The instructions requested by the defendants presented these propositions, and by refusing them and giving others inconsistent with them it is contended that the court erred. The ruling of the court is sufficiently exhibited by the instructions which it gave, and they can be made the basis as well of a consideration of the errors assigned by the refusal of the instructions requested by defendants.
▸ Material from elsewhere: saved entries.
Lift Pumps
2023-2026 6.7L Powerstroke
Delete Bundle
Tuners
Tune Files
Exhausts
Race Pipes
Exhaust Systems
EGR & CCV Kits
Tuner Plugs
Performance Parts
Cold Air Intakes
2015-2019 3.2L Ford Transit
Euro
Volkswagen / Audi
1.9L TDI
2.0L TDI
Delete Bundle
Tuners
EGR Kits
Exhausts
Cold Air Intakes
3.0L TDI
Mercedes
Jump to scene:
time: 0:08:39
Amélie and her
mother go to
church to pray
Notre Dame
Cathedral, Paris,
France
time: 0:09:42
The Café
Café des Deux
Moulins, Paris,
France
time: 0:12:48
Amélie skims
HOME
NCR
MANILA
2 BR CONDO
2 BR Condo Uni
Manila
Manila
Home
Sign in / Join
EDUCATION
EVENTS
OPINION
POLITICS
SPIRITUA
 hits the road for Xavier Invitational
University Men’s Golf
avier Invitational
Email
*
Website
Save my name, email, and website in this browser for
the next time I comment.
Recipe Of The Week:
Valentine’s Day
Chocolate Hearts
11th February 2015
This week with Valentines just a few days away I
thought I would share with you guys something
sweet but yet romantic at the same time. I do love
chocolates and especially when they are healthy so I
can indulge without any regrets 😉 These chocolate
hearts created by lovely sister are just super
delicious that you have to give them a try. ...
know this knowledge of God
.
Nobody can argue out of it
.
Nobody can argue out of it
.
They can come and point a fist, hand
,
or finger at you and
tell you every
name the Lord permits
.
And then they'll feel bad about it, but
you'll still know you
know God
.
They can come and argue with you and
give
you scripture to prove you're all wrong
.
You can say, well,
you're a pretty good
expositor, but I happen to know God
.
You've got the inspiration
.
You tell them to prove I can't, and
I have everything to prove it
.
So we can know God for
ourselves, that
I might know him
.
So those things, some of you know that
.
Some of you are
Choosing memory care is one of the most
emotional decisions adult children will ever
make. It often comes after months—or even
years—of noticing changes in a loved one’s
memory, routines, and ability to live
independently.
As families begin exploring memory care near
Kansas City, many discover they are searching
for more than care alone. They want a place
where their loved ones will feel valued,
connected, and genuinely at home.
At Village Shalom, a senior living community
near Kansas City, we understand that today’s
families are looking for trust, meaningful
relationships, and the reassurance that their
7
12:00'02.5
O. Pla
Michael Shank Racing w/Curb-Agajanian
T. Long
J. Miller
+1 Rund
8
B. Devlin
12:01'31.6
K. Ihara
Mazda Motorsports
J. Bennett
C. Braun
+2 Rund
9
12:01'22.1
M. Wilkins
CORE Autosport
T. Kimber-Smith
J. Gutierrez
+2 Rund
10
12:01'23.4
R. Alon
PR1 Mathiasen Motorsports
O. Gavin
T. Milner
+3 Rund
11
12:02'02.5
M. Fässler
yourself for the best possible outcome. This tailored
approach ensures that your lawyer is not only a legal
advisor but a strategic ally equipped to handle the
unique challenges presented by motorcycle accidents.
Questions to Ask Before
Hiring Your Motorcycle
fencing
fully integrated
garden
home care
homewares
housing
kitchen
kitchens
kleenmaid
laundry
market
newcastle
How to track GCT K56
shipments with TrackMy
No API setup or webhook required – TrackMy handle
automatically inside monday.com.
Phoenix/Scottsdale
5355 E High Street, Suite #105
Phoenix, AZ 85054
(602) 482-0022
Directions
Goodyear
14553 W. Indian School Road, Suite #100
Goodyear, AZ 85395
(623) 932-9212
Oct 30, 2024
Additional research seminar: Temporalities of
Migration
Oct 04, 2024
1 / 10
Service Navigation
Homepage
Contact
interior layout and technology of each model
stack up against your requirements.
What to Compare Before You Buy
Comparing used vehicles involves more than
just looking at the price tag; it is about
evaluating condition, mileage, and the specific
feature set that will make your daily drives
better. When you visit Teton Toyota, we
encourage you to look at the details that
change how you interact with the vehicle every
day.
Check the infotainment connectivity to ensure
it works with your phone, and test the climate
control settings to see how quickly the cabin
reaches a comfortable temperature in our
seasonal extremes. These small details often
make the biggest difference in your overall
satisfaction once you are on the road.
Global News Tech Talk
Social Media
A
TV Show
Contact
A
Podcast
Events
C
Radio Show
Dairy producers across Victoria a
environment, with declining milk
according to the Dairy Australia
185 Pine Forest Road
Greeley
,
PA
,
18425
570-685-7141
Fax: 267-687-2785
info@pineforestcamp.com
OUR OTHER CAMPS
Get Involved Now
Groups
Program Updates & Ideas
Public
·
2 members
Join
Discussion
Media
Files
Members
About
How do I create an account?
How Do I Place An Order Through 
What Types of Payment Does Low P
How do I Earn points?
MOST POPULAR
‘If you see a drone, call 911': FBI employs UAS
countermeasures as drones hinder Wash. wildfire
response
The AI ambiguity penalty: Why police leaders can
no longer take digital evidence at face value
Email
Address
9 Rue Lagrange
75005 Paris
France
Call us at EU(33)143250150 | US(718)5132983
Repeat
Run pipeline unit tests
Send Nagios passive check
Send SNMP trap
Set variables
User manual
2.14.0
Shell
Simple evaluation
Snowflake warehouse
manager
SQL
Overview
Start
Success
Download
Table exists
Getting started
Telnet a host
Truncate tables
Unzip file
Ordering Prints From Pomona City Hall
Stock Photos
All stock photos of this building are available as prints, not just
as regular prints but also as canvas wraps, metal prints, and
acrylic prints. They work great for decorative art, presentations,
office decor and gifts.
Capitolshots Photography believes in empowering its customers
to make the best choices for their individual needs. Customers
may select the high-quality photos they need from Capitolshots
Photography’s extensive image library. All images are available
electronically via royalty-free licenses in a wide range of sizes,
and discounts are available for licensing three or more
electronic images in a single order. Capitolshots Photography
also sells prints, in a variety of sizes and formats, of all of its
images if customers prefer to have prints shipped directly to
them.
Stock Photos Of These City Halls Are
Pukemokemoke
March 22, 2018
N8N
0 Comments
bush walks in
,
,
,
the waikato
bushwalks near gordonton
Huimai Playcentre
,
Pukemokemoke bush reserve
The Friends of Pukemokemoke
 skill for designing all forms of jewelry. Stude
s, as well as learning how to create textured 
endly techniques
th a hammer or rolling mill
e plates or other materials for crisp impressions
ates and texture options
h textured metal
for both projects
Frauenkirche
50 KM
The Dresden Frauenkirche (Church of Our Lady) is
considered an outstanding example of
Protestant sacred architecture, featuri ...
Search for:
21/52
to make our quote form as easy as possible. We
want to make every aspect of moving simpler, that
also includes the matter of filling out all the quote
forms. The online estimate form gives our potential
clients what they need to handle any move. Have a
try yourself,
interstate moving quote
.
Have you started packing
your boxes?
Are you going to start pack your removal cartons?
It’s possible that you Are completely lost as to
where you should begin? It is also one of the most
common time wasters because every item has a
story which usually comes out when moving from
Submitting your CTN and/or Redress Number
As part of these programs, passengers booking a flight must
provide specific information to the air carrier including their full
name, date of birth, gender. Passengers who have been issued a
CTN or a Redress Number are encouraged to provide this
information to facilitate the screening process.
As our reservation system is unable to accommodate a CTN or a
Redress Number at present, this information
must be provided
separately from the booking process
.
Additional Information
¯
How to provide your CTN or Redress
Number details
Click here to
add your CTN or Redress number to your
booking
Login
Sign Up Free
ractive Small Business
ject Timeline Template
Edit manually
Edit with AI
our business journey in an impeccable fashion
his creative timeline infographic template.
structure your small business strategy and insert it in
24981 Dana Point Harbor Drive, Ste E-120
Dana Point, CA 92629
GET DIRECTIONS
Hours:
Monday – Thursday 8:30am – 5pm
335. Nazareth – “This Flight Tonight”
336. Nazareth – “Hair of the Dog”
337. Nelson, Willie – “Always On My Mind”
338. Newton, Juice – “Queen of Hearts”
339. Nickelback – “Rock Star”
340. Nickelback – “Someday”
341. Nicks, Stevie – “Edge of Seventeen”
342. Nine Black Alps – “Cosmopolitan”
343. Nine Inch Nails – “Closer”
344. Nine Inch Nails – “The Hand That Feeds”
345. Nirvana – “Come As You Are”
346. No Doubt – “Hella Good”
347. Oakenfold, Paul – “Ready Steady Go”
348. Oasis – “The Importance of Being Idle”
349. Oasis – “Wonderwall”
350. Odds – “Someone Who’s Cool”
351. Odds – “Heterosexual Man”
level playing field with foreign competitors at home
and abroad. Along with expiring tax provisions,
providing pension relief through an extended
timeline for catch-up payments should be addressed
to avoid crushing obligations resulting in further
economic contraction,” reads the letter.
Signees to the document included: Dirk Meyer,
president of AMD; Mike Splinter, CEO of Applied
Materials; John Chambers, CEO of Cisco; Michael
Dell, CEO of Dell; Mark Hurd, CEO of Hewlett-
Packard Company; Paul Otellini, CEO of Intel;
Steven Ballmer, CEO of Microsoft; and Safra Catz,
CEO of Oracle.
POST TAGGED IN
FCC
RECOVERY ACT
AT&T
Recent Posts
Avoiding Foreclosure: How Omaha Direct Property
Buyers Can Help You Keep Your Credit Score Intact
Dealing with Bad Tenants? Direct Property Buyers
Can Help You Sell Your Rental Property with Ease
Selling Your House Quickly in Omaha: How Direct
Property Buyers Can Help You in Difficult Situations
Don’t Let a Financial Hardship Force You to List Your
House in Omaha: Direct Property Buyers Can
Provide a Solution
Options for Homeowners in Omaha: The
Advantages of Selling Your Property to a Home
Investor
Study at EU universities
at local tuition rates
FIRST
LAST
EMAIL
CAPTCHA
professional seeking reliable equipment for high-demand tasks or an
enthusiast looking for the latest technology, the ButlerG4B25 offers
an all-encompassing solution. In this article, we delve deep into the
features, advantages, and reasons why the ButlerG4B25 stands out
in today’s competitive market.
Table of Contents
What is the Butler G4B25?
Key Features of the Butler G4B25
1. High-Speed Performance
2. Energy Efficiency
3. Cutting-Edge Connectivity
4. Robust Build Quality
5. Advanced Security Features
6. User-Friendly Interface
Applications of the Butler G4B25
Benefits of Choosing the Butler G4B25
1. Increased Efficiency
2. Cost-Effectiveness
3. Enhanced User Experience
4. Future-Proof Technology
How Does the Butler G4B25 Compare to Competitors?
The instructions given by the court are as follows:
The language of the statute is directed against the transportation 'of any woman or girl for the purpose of prostitution or debauchery, or for any other immoral purpose, or with the intent and purpose to induce, entice, or compel such woman or girl to become a prostitute or to give herself up to debauchery, or to engage in any other immoral practice.'
The instructions of the court were justified by the statute. It is true that the court did not give to the word debauchery or to the purpose of the statute the limited definition and extent contended for by defendants, nor did the court make the guilt of the defendants to depend upon having the intent themselves to debauch the girl or to intend that someone else should do so. In the view of the court the statute had a more comprehensive prohibition, and was designed to reach acts which might ultimately lead to that phase of debauchery which consisted in 'sexual actions.' The general expressions of the court, however, were qualified to meet and not go beyond the conduct of the defendants. The court put it to the jury to consider whether the employment to which the defendants called the girl and the influences with which they surrounded her tended 'to induce her to give herself up to a condition of debauchery which eventually and naturally would head to a course of immorality sexually.' That question, the court said, the jury should determine, and further: 'You have heard the testimony in the case in regard to the circumstances in which she was placed. You have viewed the scene where she was employed. You have examined by the testimony and your observation what was the character and what was the condition or influence in which the girl was placed by the defendants. [227 U.S. 326, 333] Was or was not it a condition that would necessarily and naturally lead to a life of debauchery of a carnal nature relating to sexual intercourse between man and woman?' The plan and place justified the instructions. The plan might have succeeded if the coarse precipitancy of one of the defendants and the ribaldry of the habitues of the place had not shocked the modesty of the girl. And granting the testimony to be true, of which the jury was the judge, the employment to which she was enticed was an efficient school of debauchery of the special immorality which defendants contend the statute was designed to cover.